= What you need to do =
Carry on the piece about human services and managed care from its last sentence.

(Beginning of Given text)

Whatever it Takes
Yesterday, which was Sunday, one of my staff spent the day at the jail. A woman we work with was arrested for a minor infraction, which soon became a really big deal because she was off her medication and hit a police officer. She has been in jail for 4 weeks. She is struggling to contact her court appointed attorney, isn’t on any of her meds and is worried sick about her cat. When the staff person held her business card up against the window, the woman started to cry. When she held up a note and said her cat was okay, she started visibly sobbing and shaking with relief. We know she is in dire straits because she has met the staff person a few times before and always knew her name but didn’t recognize her. It is a bad situation. We are grateful to be able to do what we can to help.
If you are in human services and have a passion for this work, this is who you are and what you do. We can’t bill anyone for that time. We don’t need to. The doors are open and our money comes from the services we can bill to provide. It is part of what we signed up to do when we said we would do “whatever it takes” to help people live in their own home.
In our new world of managed care, that is called a value added service. When we work with people there are a lot of value added services we provide. Not everyone likes all of them. We are noticing that some of the case managers with the insurance companies don’t always want us involved. Perhaps they don’t understand how this benefits people. Perhaps they don’t want people watching. Or perhaps they just don’t see the difference between what we do and what they are supposed to be doing. I also know what we do can be seen as a message that the insurance case manager isn’t doing their job. That couldn’t be further from the truth. We fully understand the constraints of having a clear line between what can and cannot be done. We are trying to fill the gaps. We are slowly limping toward a partnership that will work for everyone. I spend a lot of time thinking about those relationships and, in the end, I believe our intent will be recognized. It is the most amazing partnership when it works well.

(End of Given text)
(Beginning of Listed entries)

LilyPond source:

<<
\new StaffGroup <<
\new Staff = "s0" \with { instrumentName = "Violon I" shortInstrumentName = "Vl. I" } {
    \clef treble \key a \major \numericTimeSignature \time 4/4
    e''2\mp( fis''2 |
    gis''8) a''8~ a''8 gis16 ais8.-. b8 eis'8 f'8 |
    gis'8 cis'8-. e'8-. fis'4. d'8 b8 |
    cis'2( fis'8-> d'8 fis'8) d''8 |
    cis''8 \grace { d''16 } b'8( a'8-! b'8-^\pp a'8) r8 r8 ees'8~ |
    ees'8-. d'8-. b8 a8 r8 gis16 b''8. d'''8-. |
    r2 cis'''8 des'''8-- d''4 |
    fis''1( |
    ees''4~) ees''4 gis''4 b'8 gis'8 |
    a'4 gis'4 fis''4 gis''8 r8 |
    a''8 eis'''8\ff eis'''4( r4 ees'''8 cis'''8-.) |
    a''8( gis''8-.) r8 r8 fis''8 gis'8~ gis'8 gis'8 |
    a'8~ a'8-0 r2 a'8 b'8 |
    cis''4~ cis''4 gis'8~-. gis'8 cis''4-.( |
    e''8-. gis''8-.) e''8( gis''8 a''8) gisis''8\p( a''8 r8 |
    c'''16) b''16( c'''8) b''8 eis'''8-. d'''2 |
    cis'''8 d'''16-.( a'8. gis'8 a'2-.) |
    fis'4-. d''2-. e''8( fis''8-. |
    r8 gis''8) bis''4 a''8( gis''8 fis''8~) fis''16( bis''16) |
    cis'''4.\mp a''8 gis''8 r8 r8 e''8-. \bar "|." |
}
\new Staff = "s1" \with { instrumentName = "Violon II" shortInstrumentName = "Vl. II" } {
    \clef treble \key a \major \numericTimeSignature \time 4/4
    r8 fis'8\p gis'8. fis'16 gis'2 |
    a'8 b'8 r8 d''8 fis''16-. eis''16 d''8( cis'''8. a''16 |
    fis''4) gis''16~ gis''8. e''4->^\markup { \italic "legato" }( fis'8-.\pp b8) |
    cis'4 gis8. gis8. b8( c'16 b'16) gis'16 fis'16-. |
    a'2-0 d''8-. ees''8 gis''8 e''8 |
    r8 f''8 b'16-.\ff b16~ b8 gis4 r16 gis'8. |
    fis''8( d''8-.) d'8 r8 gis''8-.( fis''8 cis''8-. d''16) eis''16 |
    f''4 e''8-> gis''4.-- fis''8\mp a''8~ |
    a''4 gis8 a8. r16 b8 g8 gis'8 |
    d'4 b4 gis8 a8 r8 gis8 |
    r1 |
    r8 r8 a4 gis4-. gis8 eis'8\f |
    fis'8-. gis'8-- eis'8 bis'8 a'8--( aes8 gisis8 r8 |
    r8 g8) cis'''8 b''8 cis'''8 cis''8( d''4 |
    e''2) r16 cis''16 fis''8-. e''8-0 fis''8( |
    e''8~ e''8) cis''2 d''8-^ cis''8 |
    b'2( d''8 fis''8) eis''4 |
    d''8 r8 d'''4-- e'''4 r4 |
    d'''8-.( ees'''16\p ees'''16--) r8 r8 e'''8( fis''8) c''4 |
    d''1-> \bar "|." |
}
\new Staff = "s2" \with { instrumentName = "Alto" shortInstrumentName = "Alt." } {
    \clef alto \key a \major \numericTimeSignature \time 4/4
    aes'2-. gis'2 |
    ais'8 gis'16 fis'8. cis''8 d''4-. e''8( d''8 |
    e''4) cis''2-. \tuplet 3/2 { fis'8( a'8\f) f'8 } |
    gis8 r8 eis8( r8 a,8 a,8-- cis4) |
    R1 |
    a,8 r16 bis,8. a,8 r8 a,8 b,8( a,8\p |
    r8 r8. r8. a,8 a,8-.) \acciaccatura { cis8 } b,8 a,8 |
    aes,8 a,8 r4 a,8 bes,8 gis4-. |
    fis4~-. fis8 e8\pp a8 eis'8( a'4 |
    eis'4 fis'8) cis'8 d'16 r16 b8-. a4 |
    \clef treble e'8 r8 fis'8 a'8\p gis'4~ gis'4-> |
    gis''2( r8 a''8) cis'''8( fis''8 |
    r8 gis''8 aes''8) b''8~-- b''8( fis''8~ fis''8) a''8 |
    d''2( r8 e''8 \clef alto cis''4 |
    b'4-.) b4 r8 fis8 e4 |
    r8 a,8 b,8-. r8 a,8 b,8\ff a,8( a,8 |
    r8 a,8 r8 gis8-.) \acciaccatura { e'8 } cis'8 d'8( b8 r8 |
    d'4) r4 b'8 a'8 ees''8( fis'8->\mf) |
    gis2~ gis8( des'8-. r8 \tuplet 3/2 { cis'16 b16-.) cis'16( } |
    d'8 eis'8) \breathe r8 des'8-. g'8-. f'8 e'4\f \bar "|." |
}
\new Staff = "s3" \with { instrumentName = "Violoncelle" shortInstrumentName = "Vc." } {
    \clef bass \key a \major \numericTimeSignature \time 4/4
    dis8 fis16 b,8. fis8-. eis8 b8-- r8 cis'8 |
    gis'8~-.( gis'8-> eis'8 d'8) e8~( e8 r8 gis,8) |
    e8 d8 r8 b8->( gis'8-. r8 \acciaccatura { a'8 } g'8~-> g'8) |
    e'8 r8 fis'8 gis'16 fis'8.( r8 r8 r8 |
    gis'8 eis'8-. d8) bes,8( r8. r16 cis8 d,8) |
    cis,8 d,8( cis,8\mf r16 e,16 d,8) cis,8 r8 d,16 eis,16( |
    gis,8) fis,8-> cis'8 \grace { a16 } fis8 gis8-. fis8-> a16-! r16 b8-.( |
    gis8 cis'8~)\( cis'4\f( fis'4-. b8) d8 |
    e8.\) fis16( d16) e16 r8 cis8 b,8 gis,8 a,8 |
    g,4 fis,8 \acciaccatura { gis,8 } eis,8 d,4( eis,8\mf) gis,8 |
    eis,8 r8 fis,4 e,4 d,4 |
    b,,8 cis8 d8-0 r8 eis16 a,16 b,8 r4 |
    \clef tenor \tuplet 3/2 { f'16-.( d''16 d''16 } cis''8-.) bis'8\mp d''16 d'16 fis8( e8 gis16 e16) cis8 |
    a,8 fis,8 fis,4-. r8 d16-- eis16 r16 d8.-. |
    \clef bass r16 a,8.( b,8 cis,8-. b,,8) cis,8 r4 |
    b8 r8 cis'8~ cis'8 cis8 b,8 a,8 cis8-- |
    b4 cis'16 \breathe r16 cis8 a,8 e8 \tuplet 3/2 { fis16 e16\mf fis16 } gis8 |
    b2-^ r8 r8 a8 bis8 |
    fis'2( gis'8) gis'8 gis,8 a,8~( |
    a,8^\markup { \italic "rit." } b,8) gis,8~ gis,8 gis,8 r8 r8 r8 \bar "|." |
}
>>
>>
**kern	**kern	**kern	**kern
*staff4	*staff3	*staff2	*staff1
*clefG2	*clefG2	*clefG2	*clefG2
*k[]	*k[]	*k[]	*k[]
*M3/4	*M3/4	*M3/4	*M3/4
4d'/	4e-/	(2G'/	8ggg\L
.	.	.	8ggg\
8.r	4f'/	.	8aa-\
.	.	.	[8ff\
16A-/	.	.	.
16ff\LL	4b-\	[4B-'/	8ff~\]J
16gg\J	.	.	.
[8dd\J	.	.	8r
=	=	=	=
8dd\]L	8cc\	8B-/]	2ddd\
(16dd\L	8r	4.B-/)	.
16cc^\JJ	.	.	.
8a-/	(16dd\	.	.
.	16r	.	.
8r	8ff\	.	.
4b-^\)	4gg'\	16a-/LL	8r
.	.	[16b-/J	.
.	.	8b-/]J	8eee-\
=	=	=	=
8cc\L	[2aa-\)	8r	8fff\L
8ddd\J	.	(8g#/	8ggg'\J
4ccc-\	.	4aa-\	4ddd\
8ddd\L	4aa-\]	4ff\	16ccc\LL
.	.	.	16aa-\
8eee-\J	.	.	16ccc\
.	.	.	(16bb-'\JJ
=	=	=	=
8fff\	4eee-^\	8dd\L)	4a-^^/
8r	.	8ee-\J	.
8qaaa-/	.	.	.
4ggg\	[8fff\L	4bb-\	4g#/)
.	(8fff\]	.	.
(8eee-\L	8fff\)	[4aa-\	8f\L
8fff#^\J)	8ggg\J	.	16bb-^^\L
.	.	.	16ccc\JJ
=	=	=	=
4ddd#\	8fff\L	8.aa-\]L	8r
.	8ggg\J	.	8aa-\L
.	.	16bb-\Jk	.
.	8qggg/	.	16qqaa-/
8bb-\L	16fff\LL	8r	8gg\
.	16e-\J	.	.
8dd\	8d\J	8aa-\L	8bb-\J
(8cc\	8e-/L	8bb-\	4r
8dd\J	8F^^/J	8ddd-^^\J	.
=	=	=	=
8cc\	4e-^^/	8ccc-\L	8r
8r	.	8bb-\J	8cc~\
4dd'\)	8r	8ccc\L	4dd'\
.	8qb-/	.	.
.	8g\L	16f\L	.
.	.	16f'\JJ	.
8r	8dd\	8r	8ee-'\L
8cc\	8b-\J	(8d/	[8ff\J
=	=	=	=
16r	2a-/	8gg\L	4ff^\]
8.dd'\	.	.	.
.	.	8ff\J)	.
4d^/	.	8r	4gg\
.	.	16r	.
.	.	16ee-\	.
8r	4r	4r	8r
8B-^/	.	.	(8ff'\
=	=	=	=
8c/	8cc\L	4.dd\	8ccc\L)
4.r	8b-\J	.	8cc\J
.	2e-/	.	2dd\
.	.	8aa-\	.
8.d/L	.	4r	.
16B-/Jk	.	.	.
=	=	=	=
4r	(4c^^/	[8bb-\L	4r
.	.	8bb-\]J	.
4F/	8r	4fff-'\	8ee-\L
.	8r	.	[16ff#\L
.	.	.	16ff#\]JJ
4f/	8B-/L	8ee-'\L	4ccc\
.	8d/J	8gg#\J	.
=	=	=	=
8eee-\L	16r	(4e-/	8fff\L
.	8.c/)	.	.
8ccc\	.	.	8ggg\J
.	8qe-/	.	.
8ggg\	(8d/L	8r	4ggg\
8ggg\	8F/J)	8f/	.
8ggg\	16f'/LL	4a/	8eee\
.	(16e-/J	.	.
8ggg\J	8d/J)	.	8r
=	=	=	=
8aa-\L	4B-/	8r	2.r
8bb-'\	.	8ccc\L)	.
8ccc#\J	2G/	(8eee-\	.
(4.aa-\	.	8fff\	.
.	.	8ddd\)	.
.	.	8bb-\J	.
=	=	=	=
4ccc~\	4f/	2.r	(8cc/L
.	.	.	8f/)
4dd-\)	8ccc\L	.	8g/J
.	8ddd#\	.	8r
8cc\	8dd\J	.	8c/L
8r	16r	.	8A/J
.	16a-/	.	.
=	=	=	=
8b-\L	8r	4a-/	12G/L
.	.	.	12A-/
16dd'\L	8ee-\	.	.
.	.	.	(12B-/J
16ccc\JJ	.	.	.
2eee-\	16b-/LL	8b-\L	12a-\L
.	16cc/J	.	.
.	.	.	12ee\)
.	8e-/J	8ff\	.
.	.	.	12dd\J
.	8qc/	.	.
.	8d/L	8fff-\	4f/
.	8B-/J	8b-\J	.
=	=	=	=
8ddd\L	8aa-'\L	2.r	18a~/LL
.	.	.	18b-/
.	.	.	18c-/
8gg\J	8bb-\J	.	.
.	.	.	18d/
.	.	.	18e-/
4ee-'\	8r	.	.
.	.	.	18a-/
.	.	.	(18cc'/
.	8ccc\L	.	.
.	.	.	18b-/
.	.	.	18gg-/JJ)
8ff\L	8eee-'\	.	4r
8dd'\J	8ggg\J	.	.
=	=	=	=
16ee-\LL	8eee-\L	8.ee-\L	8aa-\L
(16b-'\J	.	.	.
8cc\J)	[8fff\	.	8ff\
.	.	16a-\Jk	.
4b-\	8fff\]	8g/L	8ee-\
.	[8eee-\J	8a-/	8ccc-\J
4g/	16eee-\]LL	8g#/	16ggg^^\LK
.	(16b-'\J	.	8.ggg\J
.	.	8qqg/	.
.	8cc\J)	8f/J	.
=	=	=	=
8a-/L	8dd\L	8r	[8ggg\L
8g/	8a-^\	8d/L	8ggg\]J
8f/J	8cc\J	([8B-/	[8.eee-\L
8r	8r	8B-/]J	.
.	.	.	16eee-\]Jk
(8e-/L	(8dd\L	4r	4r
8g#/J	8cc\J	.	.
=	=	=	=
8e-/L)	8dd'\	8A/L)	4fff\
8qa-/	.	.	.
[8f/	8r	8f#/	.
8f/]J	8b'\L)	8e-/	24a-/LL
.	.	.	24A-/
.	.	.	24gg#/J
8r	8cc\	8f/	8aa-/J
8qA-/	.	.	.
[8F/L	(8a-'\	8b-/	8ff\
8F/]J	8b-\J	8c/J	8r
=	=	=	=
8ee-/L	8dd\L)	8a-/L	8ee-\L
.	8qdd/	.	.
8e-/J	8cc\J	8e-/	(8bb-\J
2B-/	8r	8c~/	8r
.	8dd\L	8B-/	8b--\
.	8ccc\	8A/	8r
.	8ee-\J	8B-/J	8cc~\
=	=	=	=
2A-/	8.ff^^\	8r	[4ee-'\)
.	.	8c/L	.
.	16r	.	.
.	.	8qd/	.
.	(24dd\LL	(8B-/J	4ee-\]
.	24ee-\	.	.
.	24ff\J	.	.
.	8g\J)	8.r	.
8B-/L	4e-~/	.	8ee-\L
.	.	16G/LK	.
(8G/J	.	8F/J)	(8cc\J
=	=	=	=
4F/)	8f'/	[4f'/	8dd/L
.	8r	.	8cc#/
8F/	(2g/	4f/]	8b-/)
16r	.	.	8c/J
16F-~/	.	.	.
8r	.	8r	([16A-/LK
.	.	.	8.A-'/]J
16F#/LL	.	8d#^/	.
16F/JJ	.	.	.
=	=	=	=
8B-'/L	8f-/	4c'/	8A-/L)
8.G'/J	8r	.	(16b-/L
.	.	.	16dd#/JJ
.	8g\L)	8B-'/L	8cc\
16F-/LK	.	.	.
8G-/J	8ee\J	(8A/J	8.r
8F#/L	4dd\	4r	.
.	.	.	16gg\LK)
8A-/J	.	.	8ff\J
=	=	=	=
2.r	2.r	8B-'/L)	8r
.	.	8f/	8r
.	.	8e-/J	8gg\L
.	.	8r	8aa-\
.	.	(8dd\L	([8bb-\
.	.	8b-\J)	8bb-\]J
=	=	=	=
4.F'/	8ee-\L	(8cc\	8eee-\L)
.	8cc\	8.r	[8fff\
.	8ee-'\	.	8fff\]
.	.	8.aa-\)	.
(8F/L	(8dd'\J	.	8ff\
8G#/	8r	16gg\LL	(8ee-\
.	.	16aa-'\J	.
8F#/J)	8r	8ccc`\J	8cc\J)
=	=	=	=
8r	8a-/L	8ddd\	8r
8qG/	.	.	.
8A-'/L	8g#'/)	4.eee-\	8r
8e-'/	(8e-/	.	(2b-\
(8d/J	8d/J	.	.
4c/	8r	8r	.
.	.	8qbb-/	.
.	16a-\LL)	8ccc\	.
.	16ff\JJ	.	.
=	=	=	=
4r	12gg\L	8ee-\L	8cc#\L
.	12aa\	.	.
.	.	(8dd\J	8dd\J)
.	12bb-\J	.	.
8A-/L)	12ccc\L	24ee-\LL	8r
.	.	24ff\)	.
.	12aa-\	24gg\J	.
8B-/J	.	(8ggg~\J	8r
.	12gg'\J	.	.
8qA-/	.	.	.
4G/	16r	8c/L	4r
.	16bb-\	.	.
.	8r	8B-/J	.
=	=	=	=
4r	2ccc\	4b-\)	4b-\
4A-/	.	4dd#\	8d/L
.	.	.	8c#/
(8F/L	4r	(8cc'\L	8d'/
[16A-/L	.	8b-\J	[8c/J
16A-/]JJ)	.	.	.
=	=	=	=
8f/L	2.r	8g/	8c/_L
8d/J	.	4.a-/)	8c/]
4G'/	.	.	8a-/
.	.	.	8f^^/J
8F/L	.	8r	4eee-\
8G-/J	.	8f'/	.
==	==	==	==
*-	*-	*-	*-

(End of Listed entries)

= Reply =
People often ask me how managed care is working for us. When I say it is going well, they look at me suspiciously. Is there something I am holding back? If I have complaints about managed care, they are the same complaints any healthcare provider would have about working with insurance companies. The paperwork, changing policies and trying to figure out how each insurance company is interpreting the guidelines of a program we have worked with for 21 years, takes up much too much of my time. We are mostly at their mercy. I look forward to the day, and I know it will come, that I won’t have to spend days sending endless emails asking about very small details that affect payment and services. And wait for replies.
So what’s the upside? We get to go to the jail and the courthouse and the homeless shelter and the nursing home to get people out, we get to love what we do. We get to help people find a job at Dunkin’ Donuts, get a car and get off Medicaid. We get to see someone communicate for the first time with his wife via his new Tobii that we fought hard for to be purchased. We get to try and fail, and try again. We get to have amazing relationships with our coworkers and clients, creating community. And that is why we signed up for this work.